Two groups press in around Him. Tax collectors and sinners draw near to listen, and the Pharisees and scribes grumble that "this fellow welcomes sinners and eats with them." Rather than answer the complaint directly, Jesus poses a question wrapped in a parable: "Which one of you, having a hundred sheep and losing one of them, does not leave the ninety-nine in the wilderness and go after the one that is lost, until he finds it?" The same words land very differently on the two audiences. To the Pharisees—who count themselves among the righteous flock—the question sounds like absurdity. No careful shepherd abandons ninety-nine to chase one wanderer. To the tax collectors and sinners, however, the same question sounds like security: they are the one, and the shepherd is coming.

How does a sheep get lost? Not by deliberate rebellion so much as by distraction. There is greener grass just over there, and then a little farther, and a little farther still. Sheep nibble their way out of the flock until they look up and discover the shepherd is no longer in sight. Christians wander the same way—through endless scrolling, through envy of a neighbor's car, through accumulating possessions that demand more rooms and more work to maintain—not intending to leave the fold, but waking up one day outside it.

The lost sheep's hope is anchored in the character of God Himself. In Ezekiel 34:11-16 the Lord rebukes the false shepherds of Israel and declares, "I myself will search for my sheep and will seek them out... I will seek the lost, and I will bring back the strayed." The "when" in Luke 15:5 is decisive: not if the shepherd finds his sheep, but when. Jesus, the Good Shepherd, pursued us into the darkness of our sin, found us in the waters of Holy Baptism and the preached Word, lifted us onto His shoulders, and carried our sins to the cross. As Hebrews 12:2 says, "for the joy that was set before him" He endured the cross—the joy of a flock gathered home.

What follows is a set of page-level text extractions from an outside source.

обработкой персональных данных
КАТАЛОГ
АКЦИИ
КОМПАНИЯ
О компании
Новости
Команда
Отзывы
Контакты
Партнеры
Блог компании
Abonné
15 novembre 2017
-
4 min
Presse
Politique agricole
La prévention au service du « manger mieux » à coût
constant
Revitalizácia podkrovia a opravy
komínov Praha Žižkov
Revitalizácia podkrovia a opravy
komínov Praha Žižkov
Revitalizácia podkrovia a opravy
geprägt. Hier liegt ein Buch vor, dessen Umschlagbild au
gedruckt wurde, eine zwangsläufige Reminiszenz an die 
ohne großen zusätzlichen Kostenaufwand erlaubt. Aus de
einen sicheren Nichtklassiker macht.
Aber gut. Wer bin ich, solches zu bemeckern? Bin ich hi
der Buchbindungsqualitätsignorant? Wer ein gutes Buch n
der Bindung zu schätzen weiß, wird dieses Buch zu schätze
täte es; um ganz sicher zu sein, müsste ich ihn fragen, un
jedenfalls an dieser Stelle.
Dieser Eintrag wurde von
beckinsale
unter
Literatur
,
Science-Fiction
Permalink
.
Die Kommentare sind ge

"Just so, I tell you, there will be more joy in heaven over one sinner who repents than over ninety-nine righteous persons who need no repentance." Heaven rejoices over the returning outcast; the gate stands open. As modern hearers we tend to inhabit both groups at once. We are righteous, but only because the Shepherd found us. We were lost, but we have been brought into the fold. That dual identity shapes how we regard those still wandering: we do not look down on the nibbling sheep, because we were that sheep, and the Lord uses His found ones to call others home through Word and Sacrament.

The task of seeking the lost is enormous, but the comfort is that we are not the Shepherd—we are the flock He has already found. We will still nibble; we will still get distracted; but His voice keeps calling, week after week, year after year. And when we look up and ask, "Am I lost?"—the Shepherd Himself stands before us with the answer that we are, in fact, found.